Following on from this, Gerd Billen, State Secretary at the Federal Ministry of Justice and Consumer Protection (BMJV) noted that his ministry was working full steam on the draft bill and that it would be inviting relevant stakeholders in the first six months of 2015 to gain an insight into their specific expectations and to discuss the BMJV’s ideas in great depth. Billen announced that an initial ministerial draft would be ready this autumn, and emphasized that, whilst the Code would most certainly serve as a useful frame of reference, it was not be the only noteworthy standard.
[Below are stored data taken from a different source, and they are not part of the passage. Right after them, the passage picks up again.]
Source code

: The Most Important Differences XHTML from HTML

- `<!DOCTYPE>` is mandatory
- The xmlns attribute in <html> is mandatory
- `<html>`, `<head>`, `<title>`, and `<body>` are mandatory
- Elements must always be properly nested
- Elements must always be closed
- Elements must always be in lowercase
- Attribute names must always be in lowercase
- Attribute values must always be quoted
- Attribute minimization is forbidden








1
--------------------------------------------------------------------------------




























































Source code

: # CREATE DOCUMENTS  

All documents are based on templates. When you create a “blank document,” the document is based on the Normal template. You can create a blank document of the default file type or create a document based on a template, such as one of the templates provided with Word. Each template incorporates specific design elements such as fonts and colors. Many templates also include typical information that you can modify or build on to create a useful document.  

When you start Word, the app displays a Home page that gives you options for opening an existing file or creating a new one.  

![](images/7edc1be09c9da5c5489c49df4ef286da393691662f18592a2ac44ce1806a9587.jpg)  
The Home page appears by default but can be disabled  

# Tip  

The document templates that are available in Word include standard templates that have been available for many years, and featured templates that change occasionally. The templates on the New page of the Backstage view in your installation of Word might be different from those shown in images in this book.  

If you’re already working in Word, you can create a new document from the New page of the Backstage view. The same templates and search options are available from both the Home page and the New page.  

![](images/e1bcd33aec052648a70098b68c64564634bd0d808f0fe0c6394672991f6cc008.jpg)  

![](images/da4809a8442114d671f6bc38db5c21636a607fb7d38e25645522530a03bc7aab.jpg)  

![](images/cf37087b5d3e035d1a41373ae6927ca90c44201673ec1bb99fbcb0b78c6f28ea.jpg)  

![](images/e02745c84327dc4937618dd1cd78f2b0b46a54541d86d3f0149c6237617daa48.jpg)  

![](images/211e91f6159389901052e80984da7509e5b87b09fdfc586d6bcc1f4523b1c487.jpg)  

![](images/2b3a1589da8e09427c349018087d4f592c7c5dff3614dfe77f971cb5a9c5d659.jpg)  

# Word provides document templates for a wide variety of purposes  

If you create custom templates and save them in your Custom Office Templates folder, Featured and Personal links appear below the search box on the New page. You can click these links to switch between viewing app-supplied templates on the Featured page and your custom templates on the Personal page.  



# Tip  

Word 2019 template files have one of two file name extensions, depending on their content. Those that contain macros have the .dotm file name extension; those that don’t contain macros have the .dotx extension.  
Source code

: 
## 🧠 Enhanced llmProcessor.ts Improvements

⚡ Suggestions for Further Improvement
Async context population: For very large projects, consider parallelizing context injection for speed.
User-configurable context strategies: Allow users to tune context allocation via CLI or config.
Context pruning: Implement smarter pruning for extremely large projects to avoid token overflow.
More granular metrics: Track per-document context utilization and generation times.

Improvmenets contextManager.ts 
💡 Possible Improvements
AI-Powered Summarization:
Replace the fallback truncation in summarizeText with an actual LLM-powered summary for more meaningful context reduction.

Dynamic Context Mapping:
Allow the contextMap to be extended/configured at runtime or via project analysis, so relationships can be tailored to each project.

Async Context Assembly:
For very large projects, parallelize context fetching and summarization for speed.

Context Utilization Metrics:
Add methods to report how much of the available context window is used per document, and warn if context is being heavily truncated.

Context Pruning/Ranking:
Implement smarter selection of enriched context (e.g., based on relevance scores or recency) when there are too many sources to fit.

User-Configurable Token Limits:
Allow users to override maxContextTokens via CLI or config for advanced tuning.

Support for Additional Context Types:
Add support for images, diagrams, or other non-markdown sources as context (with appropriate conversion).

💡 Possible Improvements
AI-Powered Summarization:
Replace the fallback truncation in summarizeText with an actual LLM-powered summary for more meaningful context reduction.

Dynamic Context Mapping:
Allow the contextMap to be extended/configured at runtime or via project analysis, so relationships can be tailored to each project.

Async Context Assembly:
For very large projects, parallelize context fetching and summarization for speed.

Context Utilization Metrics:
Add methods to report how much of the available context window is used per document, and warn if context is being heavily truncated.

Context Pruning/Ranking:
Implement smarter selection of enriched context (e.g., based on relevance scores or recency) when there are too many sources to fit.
Business representatives called for a uniform standard with clearly specified criteria and the means to establish comparability. They also added that it was especially important for medium-sized enterprises not to be overburdened in their need to satisfy the reporting obligation and that, since companies viewed the Sustainability Code as a pragmatic approach, it could therefore be embodied in law. Representing all four parliamentary parties, the PBnE members in attendance called for a uniform approach, a high degree of binding force and unbureaucratic implementation, adding that tried-and-tested, existing frameworks should be drawn on instead of reinventing the wheel.

Those attending the evening agreed that the new reporting obligation was a great opportunity for creating a greener economy. It also became clear that the Code meets the high expectations and requirements of a standardized framework and can create a common understanding of what greater sustainability entails.

The Sustainability Code promotes corporate and social responsibility. Using 20 criteria, it measures the sustainability performance of national and international organizations and companies regardless of their size and legal structure. As of 2017, capital-market-oriented companies with more than 500 employees will be required to report on their sustainability activities. The EU Commission has praised the Code as a suitable standard for fulfilling the reporting obligation. Its area of focus and uncomplicated handling also make the Code an ideal tool for small and medium-sized enterprises.

The Parliamentary Advisory Council for Sustainable Development (PBnE) has been a permanent entity of the German Bundestag since 2004. It has been commissioned by parliament not only to accompany the German government’s National Sustainability Strategy throughout but also to add its own momentum to the sustainability debate. A core task of PBnE is to examine and evaluate the German government’s bills and acts. The PBnE lends parliamentary debates its own momentum through hearings and positions papers.

The German Council for Sustainable Development (RNE) was first called into being by the German government in April 2001. The Council consists of 15 public figures. Its tasks comprise developing contributions to implement the National Sustainability Strategy, specifying concrete areas for action and projects, as well as making sustainability an important public issue. Federal Chancellor, Dr. Angela Merkel, is continuing the National Sustainability Strategy and appointed RNE for a further three years on 1 July 2013.